**Problem requirements**.
Find the line below that contains "fx_px: 2273". Transcribe it and every line after it exactly, adding nothing.

**Supplied data**.
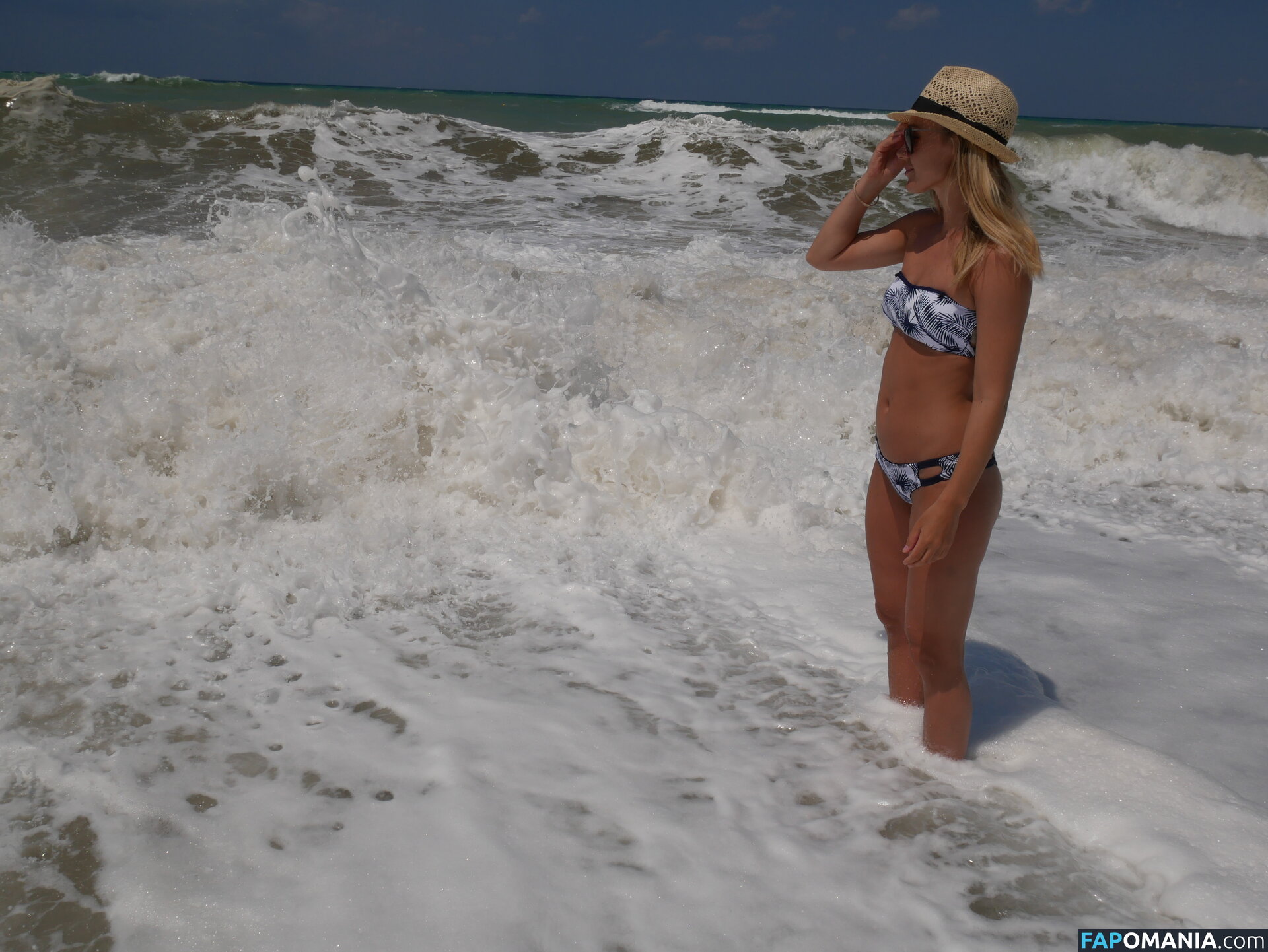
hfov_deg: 56.8
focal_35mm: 32
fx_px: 1173
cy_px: 476
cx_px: 634
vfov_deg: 44.2
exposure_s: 1/1600
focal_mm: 16
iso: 200
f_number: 11
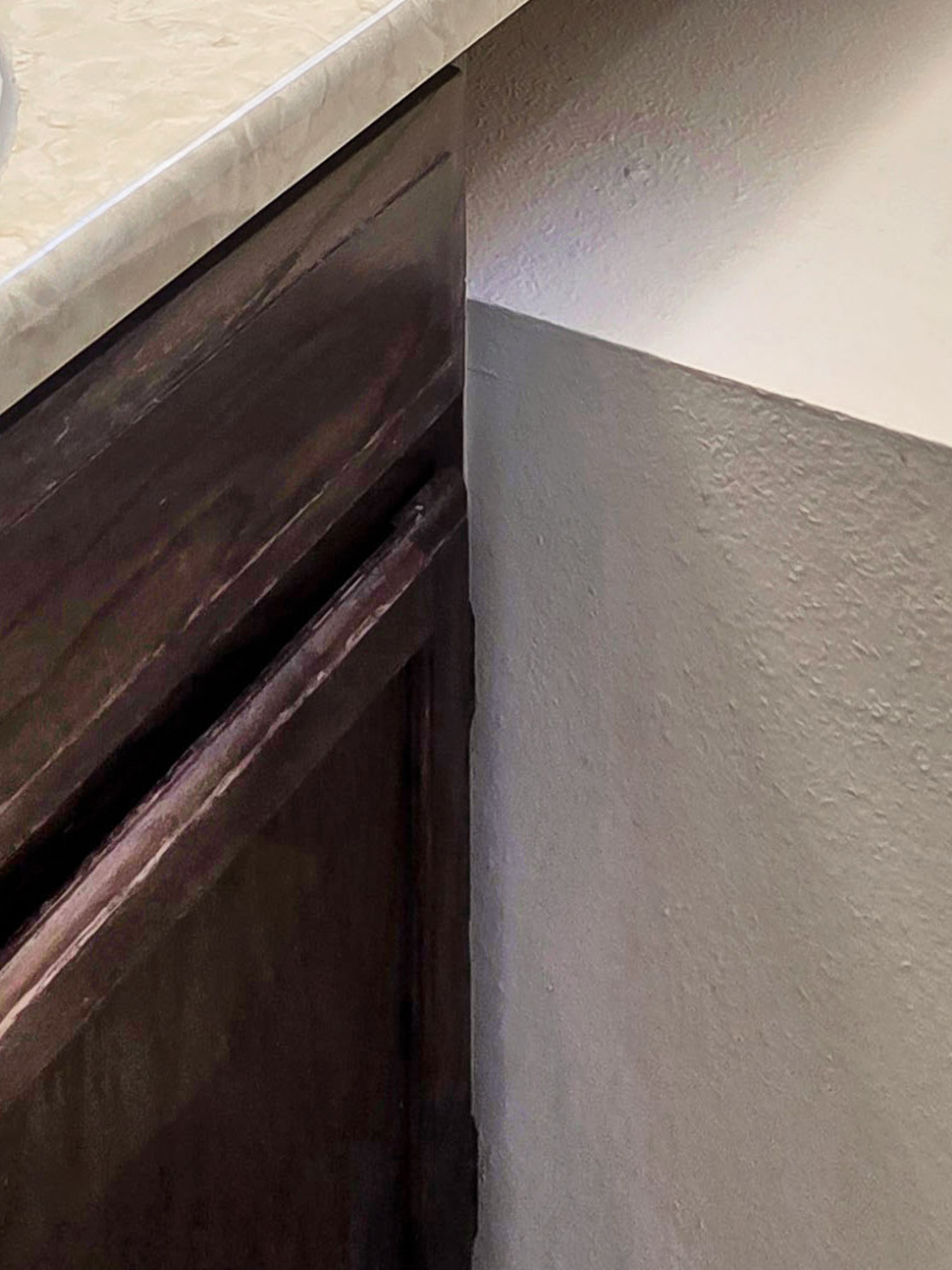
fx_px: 2273
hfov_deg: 23.6
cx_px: 332
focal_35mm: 62
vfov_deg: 27.5
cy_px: -253
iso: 40
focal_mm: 5.4
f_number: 1.8
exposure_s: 1/120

**Exercise response**.
fx_px: 2273
hfov_deg: 23.6
cx_px: 332
focal_35mm: 62
vfov_deg: 27.5
cy_px: -253
iso: 40
focal_mm: 5.4
f_number: 1.8
exposure_s: 1/120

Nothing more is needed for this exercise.